Meralgia paresthetica is due to entrapment of which nerve
The answer options aren't given, but common nerves in that area are the lateral femoral cutaneous nerve, femoral nerve, obturator nerve, and maybe the sciatic nerve. Wait, meralgia paresthetica is specifically associated with the lateral femoral cutaneous nerve. That nerve is responsible for sensory innervation of the lateral thigh. Entrapment usually occurs as it passes through the inguinal ligament, often due to compression from tight clothing, obesity, or prolonged sitting with pressure.
Now, checking the wrong options. The femoral nerve is larger and controls motor functions like quadriceps movement and sensation in the front of the thigh. The obturator nerve is more involved in the medial thigh and hip adduction. The sciatic nerve is in the posterior thigh and lower leg. So those other nerves wouldn't be the cause here.

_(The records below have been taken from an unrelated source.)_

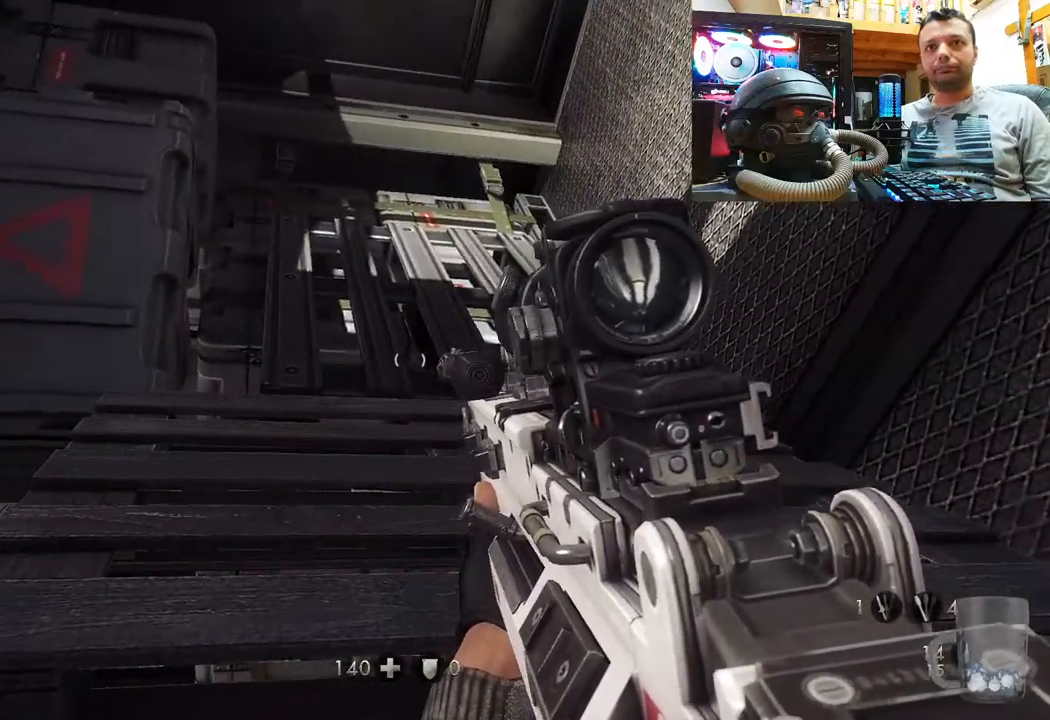
{"buttons": [], "left_stick": "up-right", "right_stick": "center", "events": [[50, "left_stick", "up"], [100, "right_stick", "down-right"], [267, "right_stick", "center"], [433, "left_stick", "up-right"]]}
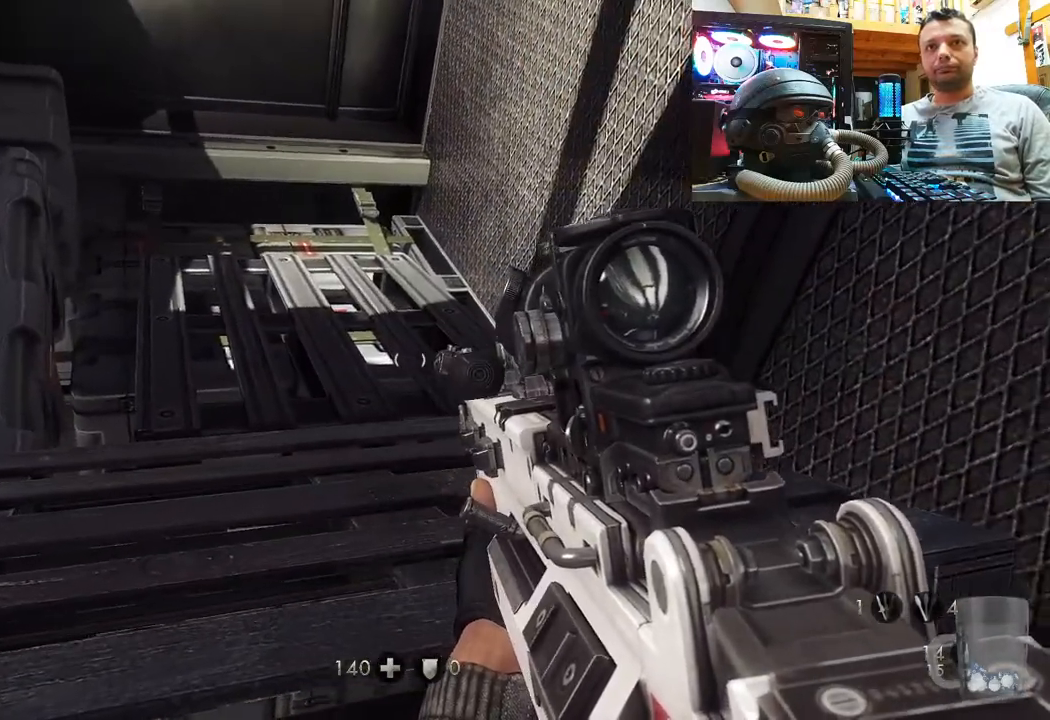
{"buttons": [], "left_stick": "center", "right_stick": "center", "events": [[117, "left_stick", "up"], [133, "CIRCLE", "down"], [267, "CIRCLE", "up"], [417, "left_stick", "center"]]}
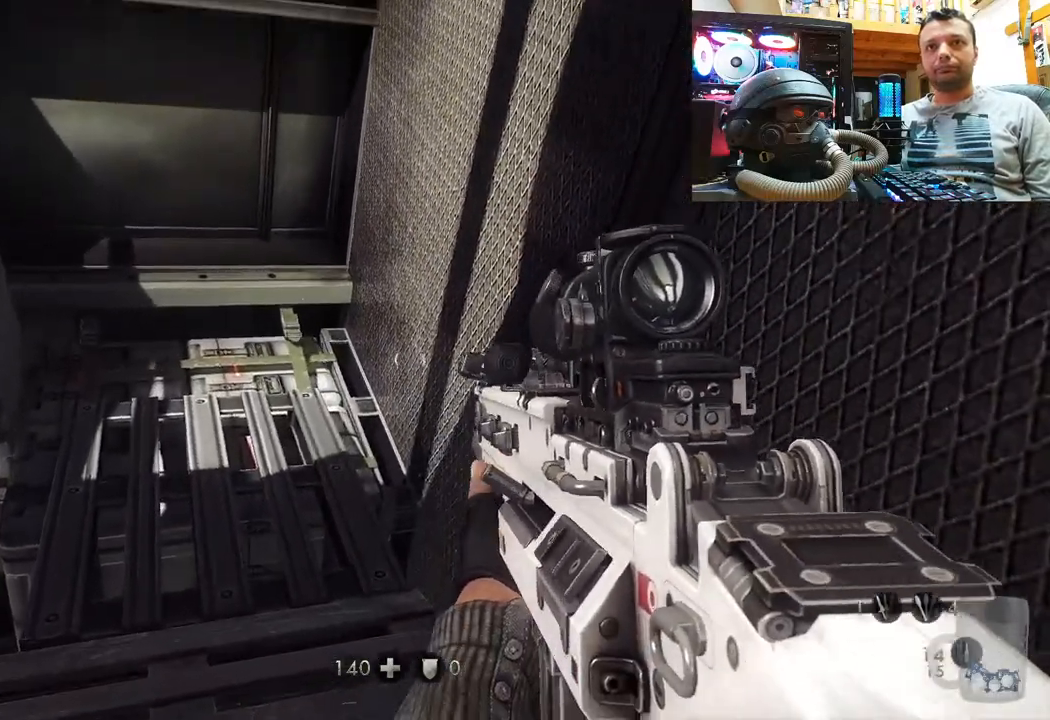
{"buttons": [], "left_stick": "down-right", "right_stick": "up-left", "events": [[17, "right_stick", "left"], [33, "left_stick", "up"], [67, "right_stick", "down-left"], [200, "left_stick", "right"], [250, "left_stick", "down-right"], [333, "right_stick", "left"], [433, "right_stick", "up-left"]]}
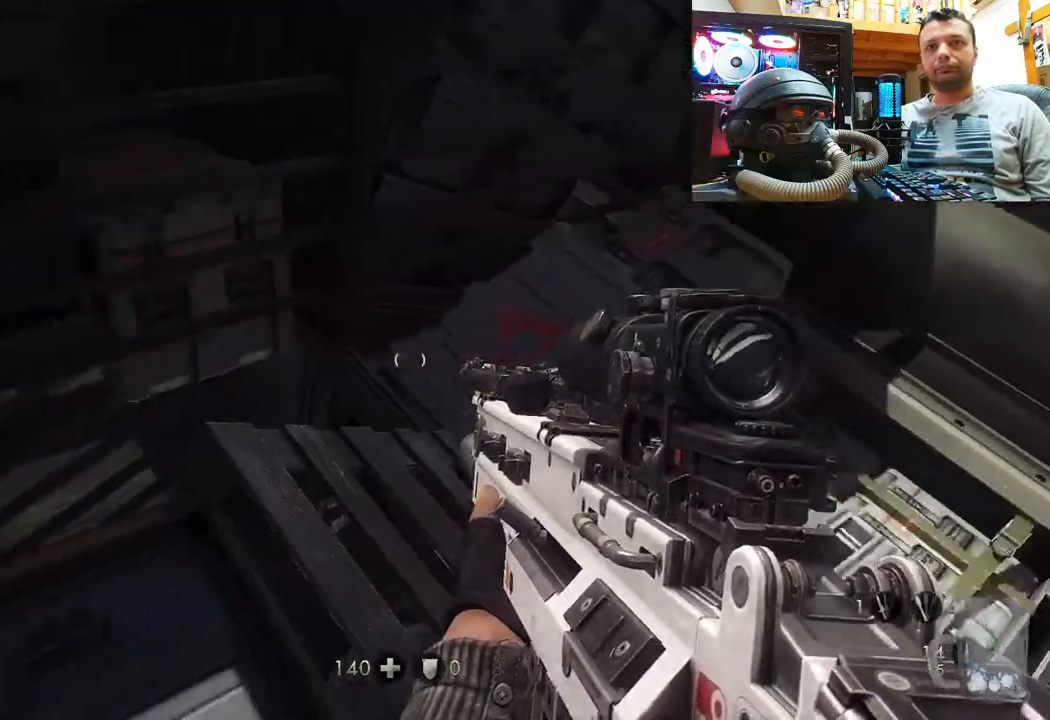
{"buttons": [], "left_stick": "up", "right_stick": "up-right", "events": [[133, "left_stick", "down-left"], [233, "right_stick", "center"], [250, "left_stick", "up-left"], [333, "left_stick", "up"], [367, "right_stick", "up-right"]]}
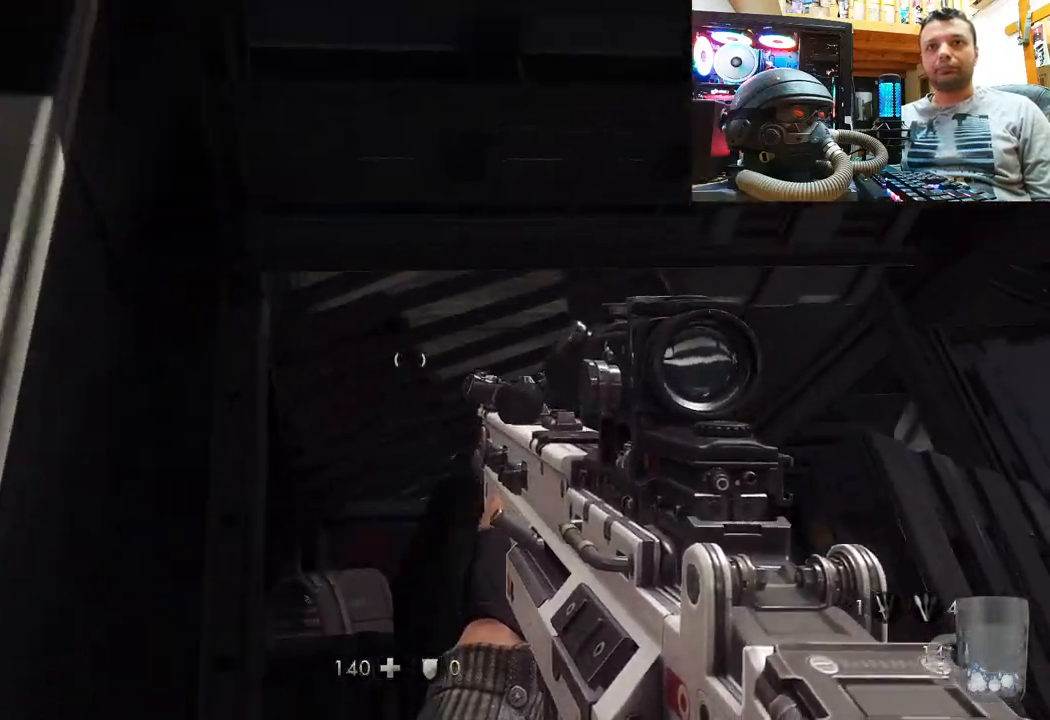
{"buttons": [], "left_stick": "center", "right_stick": "right", "events": [[50, "left_stick", "center"], [317, "right_stick", "right"]]}
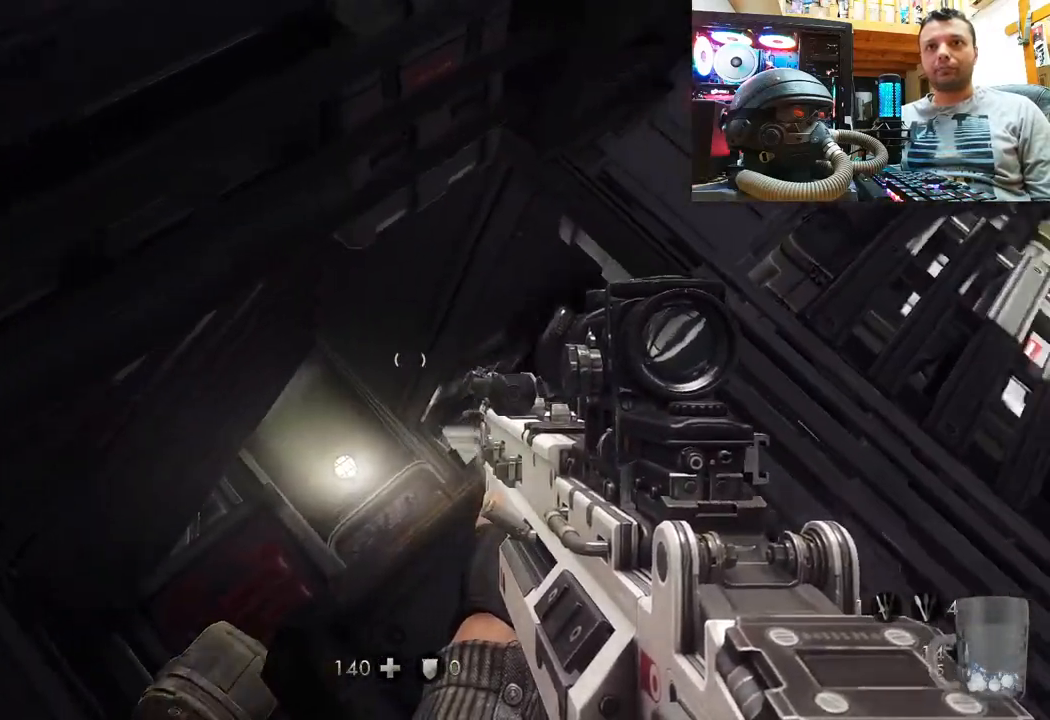
{"buttons": [], "left_stick": "center", "right_stick": "center", "events": [[50, "left_stick", "down-left"], [150, "right_stick", "down-right"], [267, "right_stick", "center"], [400, "left_stick", "center"]]}
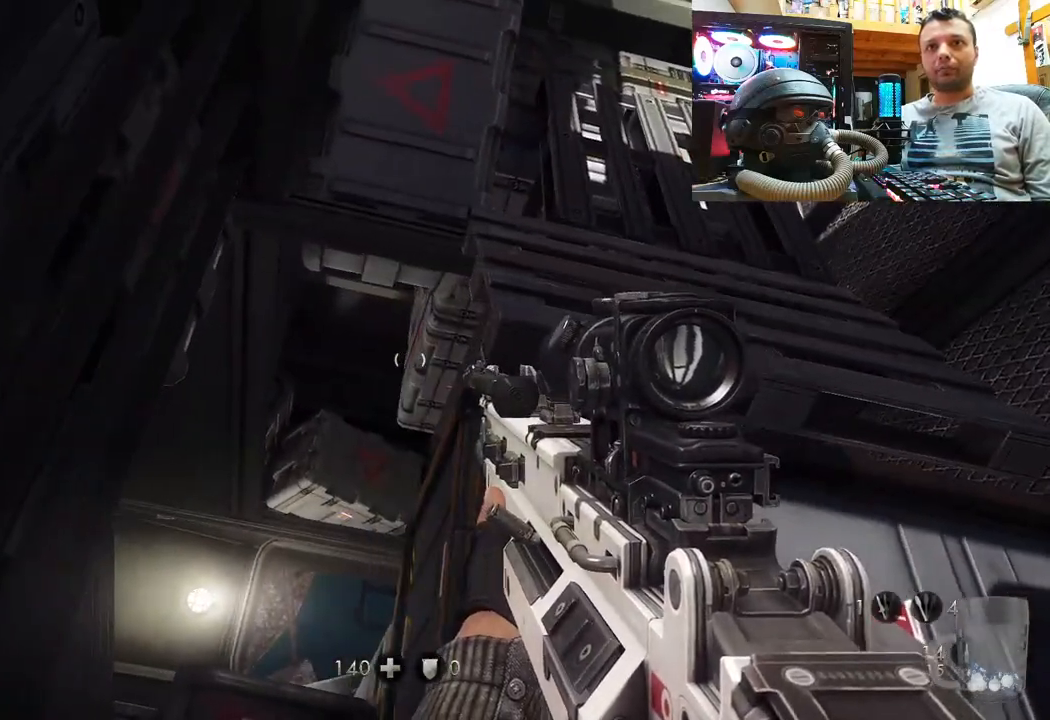
{"buttons": [], "left_stick": "center", "right_stick": "center", "events": [[217, "left_stick", "left"], [433, "left_stick", "center"]]}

A clinical pearl is that meralgia paresthetica is often misdiagnosed as a lumbar radiculopathy, but the key is the sensory deficit in the lateral thigh without motor involvement. Also, the term "meralgia" refers to pain, while "paresthetica" refers to the abnormal sensations. The correct answer should be the lateral femoral cutaneous nerve. Let me make sure there's no other nerve with a similar name. No, I think that's right. So the correct answer is the lateral femoral cutaneous nerve, which is option C or D depending on the given choices. But since the options aren't listed, the explanation should focus on that nerve and why the others are incorrect.
**Core Concept**
Meralgia paresthetica results from compression of the **lateral femoral cutaneous nerve (LFCN)**, which provides sensory innervation to the anterolateral thigh. Entrapment typically occurs at the inguinal ligament, often due to obesity, tight clothing, or prolonged sitting. This is a classic example of a mononeuropathy caused by mechanical nerve compression.
**Why the Correct Answer is Right**
The **lateral femoral cutaneous nerve** is the only purely sensory nerve among the options and innervates the lateral thigh skin. Compression at the inguinal ligament (e.g., during pregnancy, diabetes, or trauma) leads to paresthesia, burning, or numbness in its distribution. Unlike motor nerves, the LFCN does not control muscle movement, so weakness is absent in this condition.
**Why Each Wrong Option is Incorrect**
**Option A:** The *femoral nerve* (L2-L4) innervates the quadriceps and anterior thigh skin. Compression (e.g., femoral neuropathy) causes motor weakness and sensory loss in a different distribution.
**Option B:** The *obturator nerve* (L2-L4) supplies medial thigh adductor muscles and medial thigh skin. Compression leads to adductor weakness and medial thigh sensory loss, not lateral.